I could hear Mom continue to speak and I started to slow down to hear what she was telling the other residents.  Then, on second thought, I decided not to; I decided that I didn’t want to hear any more.  I knew that what would follow likely would not make a lot of sense, as her lucid moments are becoming fewer all the time.   It felt good to hear her identify me and to complete her sentence in one connecting thought once again, almost like she didn’t have this terrible disease for at least a moment.  I didn’t want to ruin it.  I wanted to take her perfect memory, however fleeting, and her perfect sentence home with me to cherish that evening and to pretend for just a little while that everything was the way it used to be. 

I am constantly amazed at the puzzle that has become Mom’s memory, and at the holes and gaps that are now a part of her life.  As her Alzheimer’s progresses, we learn new things about this unrelenting disease and its effect on its victims and their families.  It seems that we are always taking another step in this battle we will never win.
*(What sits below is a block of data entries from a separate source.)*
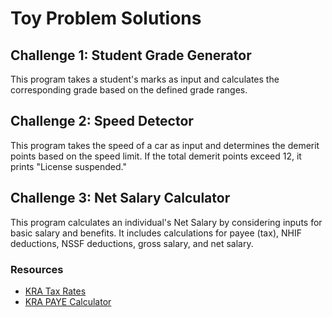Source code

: # Toy Problem Solutions

## Challenge 1: Student Grade Generator

This program takes a student's marks as input and calculates the corresponding grade based on the defined grade ranges.

## Challenge 2: Speed Detector

This program takes the speed of a car as input and determines the demerit points based on the speed limit. If the total demerit points exceed 12, it prints "License suspended."

## Challenge 3: Net Salary Calculator

This program calculates an individual's Net Salary by considering inputs for basic salary and benefits. It includes calculations for payee (tax), NHIF deductions, NSSF deductions, gross salary, and net salary.

### Resources

- [KRA Tax Rates](https://www.aren.co.ke/payroll/taxrates.htm)
- [KRA PAYE Calculator](www.kra.go.ke/en/individual/calculate-tax/calculating-tax/paye)

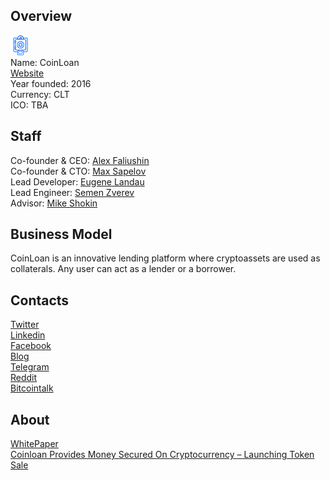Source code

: ## Overview
![logo](../projects/logo/coinloan.png)  
Name: CoinLoan  
[Website](https://coinloan.io/)  
Year founded: 2016  
Currency: CLT  
ICO: TBA
## Staff
Co-founder & CEO: [Alex Faliushin](../people/alex_faliushin.md)  
Co-founder & CTO: [Max Sapelov](../people/max_sapelov.md)  
Lead Developer: [Eugene Landau](../people/eugene_landau.md)  
Lead Engineer: [Semen Zverev](../people/semen_zverev.md)  
Advisor: [Mike Shokin](../people/mike_shokin.md)
## Business Model
CoinLoan is an innovative lending platform where cryptoassets are used as collaterals. Any user can act as a lender or a borrower.
## Contacts  
[Twitter](https://twitter.com/coin_loan)  
[Linkedin](https://www.linkedin.com/company/25044587/)  
[Facebook](https://www.facebook.com/coinloan.io)    
[Blog](https://medium.com/@coinloan)  
[Telegram](https://t.me/coinloan)  
[Reddit](https://www.reddit.com/r/coinloan/)  
[Bitcointalk](https://bitcointalk.org/index.php?topic=2103691)
## About  
[WhitePaper](https://d22bh5hhp3xpt1.cloudfront.net/CoinLoan_WhitePaper_v0.1.pdf)  
[Coinloan Provides Money Secured On Cryptocurrency – Launching Token Sale](http://www.the-blockchain.com/2017/10/01/coinloan-provides-money-secured-cryptocurrency-launching-token-sale/)
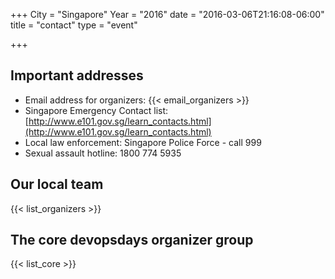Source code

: +++
City = "Singapore"
Year = "2016"
date = "2016-03-06T21:16:08-06:00"
title = "contact"
type = "event"


+++

## Important addresses

* Email address for organizers: {{< email_organizers >}}
* Singapore Emergency Contact list: [http://www.e101.gov.sg/learn_contacts.html](http://www.e101.gov.sg/learn_contacts.html)
* Local law enforcement: Singapore Police Force - call 999
* Sexual assault hotline: 1800 774 5935

## Our local team

{{< list_organizers >}}

## The core devopsdays organizer group

{{< list_core >}}
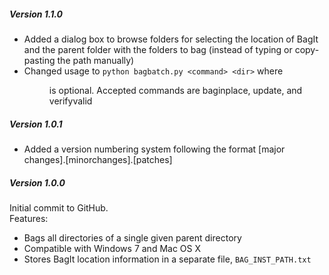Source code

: ##### Version 1.1.0
 - Added a dialog box to browse folders for selecting the location of BagIt and the parent folder with the folders to bag (instead of typing or copy-pasting the path manually)
 - Changed usage to `python bagbatch.py <command> <dir>` where <dir> is optional. Accepted commands are baginplace, update, and verifyvalid

##### Version 1.0.1
 - Added a version numbering system following the format [major changes].[minorchanges].[patches]

##### Version 1.0.0
Initial commit to GitHub.  
Features: 

 - Bags all directories of a single given parent directory
 - Compatible with Windows 7 and Mac OS X
 - Stores BagIt location information in a separate file, `BAG_INST_PATH.txt`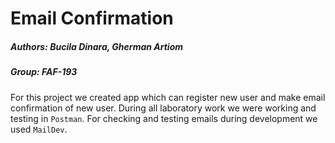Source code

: # Email Confirmation
##### Authors: Bucila Dinara, Gherman Artiom
##### Group: FAF-193

For this project we created app which can register new user
and make email confirmation of new user. During all laboratory work we were working
and testing in `Postman`. For checking and testing emails during development we 
used `MailDev`. 
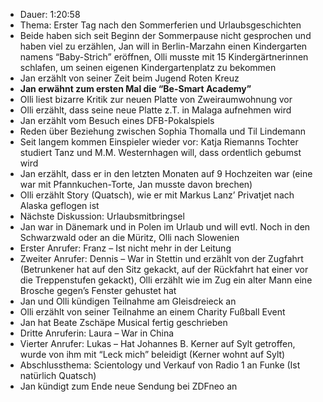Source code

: - Dauer: 1:20:58
- Thema: Erster Tag nach den Sommerferien und Urlaubsgeschichten
- Beide haben sich seit Beginn der Sommerpause nicht gesprochen und haben viel zu erzählen, Jan will in Berlin-Marzahn einen Kindergarten namens “Baby-Strich” eröffnen, Olli musste mit 15 Kindergärtnerinnen schlafen, um seinen eigenen Kindergartenplatz zu bekommen
- Jan erzählt von seiner Zeit beim Jugend Roten Kreuz
- **Jan erwähnt zum ersten Mal die “Be-Smart Academy”**
- Olli liest bizarre Kritik zur neuen Platte von Zweiraumwohnung vor
- Olli erzählt, dass seine neue Platte z.T. in Malaga aufnehmen wird
- Jan erzählt vom Besuch eines DFB-Pokalspiels
- Reden über Beziehung zwischen Sophia Thomalla und Til Lindemann
- Seit langem kommen Einspieler wieder vor: Katja Riemanns Tochter studiert Tanz und M.M. Westernhagen will, dass ordentlich gebumst wird
- Jan erzählt, dass er in den letzten Monaten auf 9 Hochzeiten war (eine war mit Pfannkuchen-Torte, Jan musste davon brechen)
- Olli erzählt Story (Quatsch), wie er mit Markus Lanz’ Privatjet nach Alaska geflogen ist
- Nächste Diskussion: Urlaubsmitbringsel
- Jan war in Dänemark und in Polen im Urlaub und will evtl. Noch in den Schwarzwald oder an die Müritz, Olli nach Slowenien
- Erster Anrufer: Franz – Ist nicht mehr in der Leitung
- Zweiter Anrufer: Dennis – War in Stettin und erzählt von der Zugfahrt (Betrunkener hat auf den Sitz gekackt, auf der Rückfahrt hat einer vor die Treppenstufen gekackt), Olli erzählt wie im Zug ein alter Mann eine Brosche gegen’s Fenster gehustet hat
- Jan und Olli kündigen Teilnahme am Gleisdreieck an
- Olli erzählt von seiner Teilnahme an einem Charity Fußball Event
- Jan hat Beate Zschäpe Musical fertig geschrieben
- Dritte Anruferin: Laura – War in China
- Vierter Anrufer: Lukas – Hat Johannes B. Kerner auf Sylt getroffen, wurde von ihm mit “Leck mich” beleidigt (Kerner wohnt auf Sylt)
- Abschlussthema: Scientology und Verkauf von Radio 1 an Funke (Ist natürlich Quatsch)
- Jan kündigt zum Ende neue Sendung bei ZDFneo an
Her disease has progressed to the point where she now needs constant care and resides behind closed and locked doors for her own safety.  But every once in a while, her old personality comes through and reminds us that she is still there, behind the fog and the confusion.  Those are the moments we hang on to, even if, or especially when,  it means being called a little girl. 

Hanging on to the special moments . . .  it's a good thing!